-------- Data for review
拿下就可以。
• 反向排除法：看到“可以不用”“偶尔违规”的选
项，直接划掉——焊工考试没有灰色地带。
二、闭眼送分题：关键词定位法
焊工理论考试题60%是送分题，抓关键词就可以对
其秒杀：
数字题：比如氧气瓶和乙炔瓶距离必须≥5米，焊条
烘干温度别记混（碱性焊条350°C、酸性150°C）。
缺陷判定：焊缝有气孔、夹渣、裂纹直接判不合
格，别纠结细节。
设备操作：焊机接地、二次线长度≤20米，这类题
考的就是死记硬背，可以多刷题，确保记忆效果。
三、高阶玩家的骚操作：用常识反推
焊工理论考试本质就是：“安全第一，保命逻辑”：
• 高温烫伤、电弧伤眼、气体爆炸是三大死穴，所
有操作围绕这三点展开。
----------------
▶ [Exercise details]
Copy the entries exactly, leaving no line out.

▶ [Solution to this problem]
拿下就可以。
• 反向排除法：看到“可以不用”“偶尔违规”的选
项，直接划掉——焊工考试没有灰色地带。
二、闭眼送分题：关键词定位法
焊工理论考试题60%是送分题，抓关键词就可以对
其秒杀：
数字题：比如氧气瓶和乙炔瓶距离必须≥5米，焊条
烘干温度别记混（碱性焊条350°C、酸性150°C）。
缺陷判定：焊缝有气孔、夹渣、裂纹直接判不合
格，别纠结细节。
设备操作：焊机接地、二次线长度≤20米，这类题
考的就是死记硬背，可以多刷题，确保记忆效果。
三、高阶玩家的骚操作：用常识反推
焊工理论考试本质就是：“安全第一，保命逻辑”：
• 高温烫伤、电弧伤眼、气体爆炸是三大死穴，所
有操作围绕这三点展开。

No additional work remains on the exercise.